Trauma is a severe disruption to one's safety, creating a loss of control. Often this is accompanied by a disconnection from a safe community, creating a sense of isolation and intense aloneness. I take trauma very seriously and it is a skill that I have accumulated thousands of hours in direct and indirect client work. I can normally have a client prepped for trauma work in two sessions. Here is how I approach therapeutic conversations about trauma:
1. Safety
2. Self-care
3. Trauma work (or as I sometimes call it, "sitting in the muck")
4. Emotional reattachment / Identity work
Session One: Safety is first. I will not engage in trauma work until my client is safe and they have an extensive self-care plan. It can be dangerous doing trauma work - talking about intensely difficult things - and too often I have heard from clients who have been retraumatized by other therapists. (Sometimes counsellors can have a good understanding about trauma but insufficient understanding and training about how to work with trauma, how to safely support their clients through trauma work.) I make sure that we have addressed safety such as location of the trauma work, any potential distractions, any available supports, any history of suicidal ideology, and any mental health diagnosis that we will need to discuss and understand first.
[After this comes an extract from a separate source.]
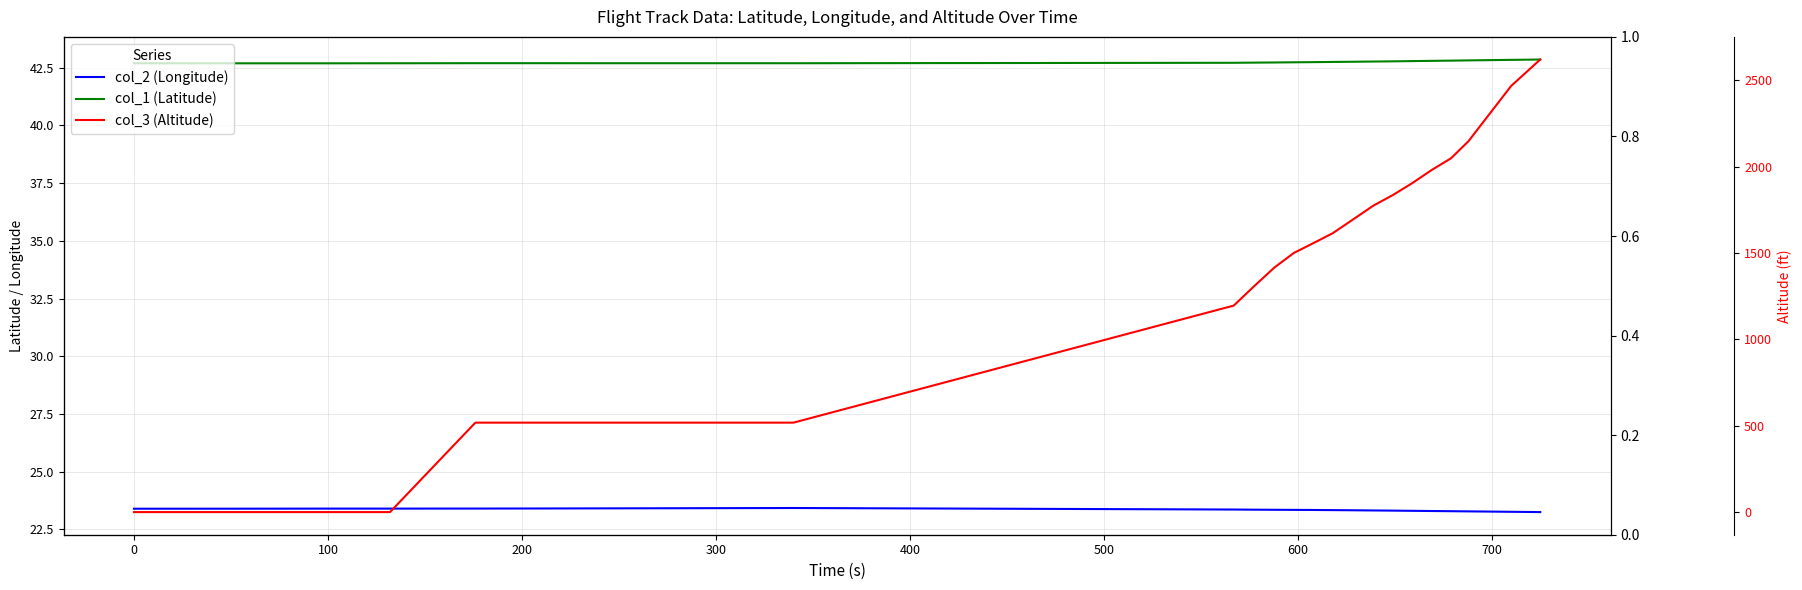

At how many categories does at least one series exceed 6?

36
Session Two: Self-care begins as psycho-education around the pleasure center of the brain. I teach the client how to access the pleasure chemicals of the brain in a natural way and normally we generate a handful of immediate things they can do so they can experience what I call "dopamine hits" long before the trauma work begins. The idea here that I present to my clients is that they need to schedule self-care prior to our trauma session and for right after our trauma session. This will make sure that we can keep the pleasure chemical levels high enough to make sure that the client can navigate the trauma work without becoming dysregulated.
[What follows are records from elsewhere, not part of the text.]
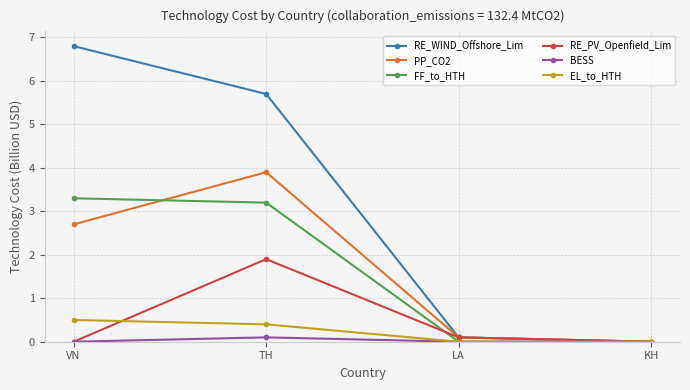

At which label does FF_to_HTH first exceed 3?

VN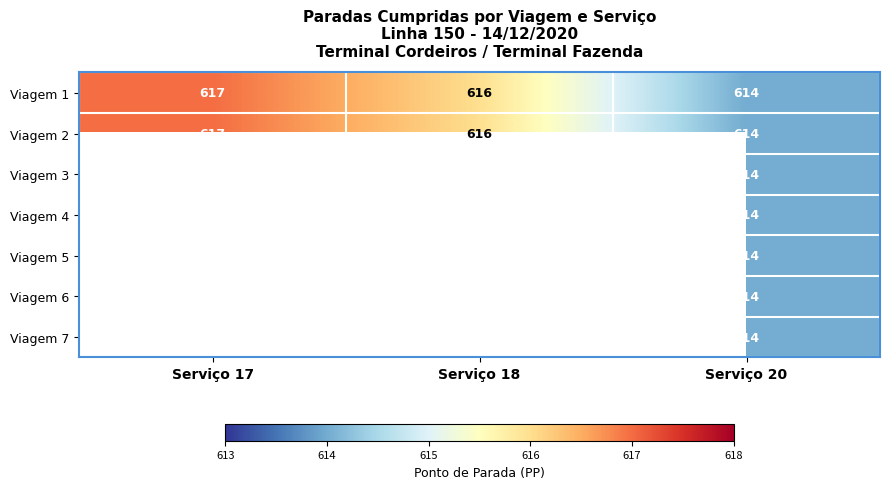

Which category has the highest value across all series?

Serviço 17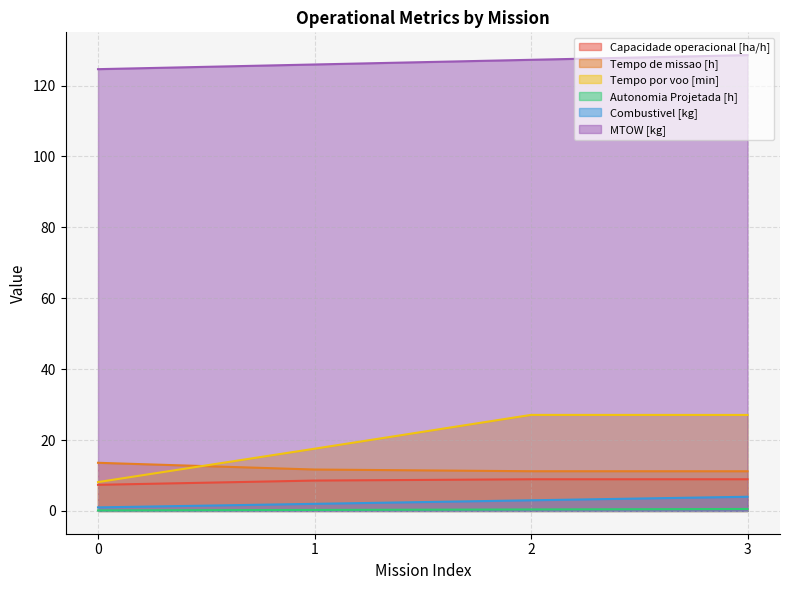

At which label does Capacidade operacional [ha/h] reach its peak?

3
When we begin the actual trauma counselling I use a variety of tools that I have developed according to the client's comfort level. With some clients we have to take very small steps in the work. I have tools to accommodate these steps. As I share with my clients, the goal of trauma work is never to make the trauma go away or to have you feel good about the trauma but instead to shift the narrative from the trauma story controlling you to you controlling the trauma story. Often after a trauma session, my clients will experience some disorientation for a day or so but then all tell me that they feel quite different when they think about the trauma. They are very much aware that something has shifted inside.
The emotional reattachment and identity work will be based on how dissociated someone is to their emotional experiences. There are a series of exercises and processes that I do with the client to help them fully reattach to their emotional self as well as to become fully differentiated - having a strong sense of self.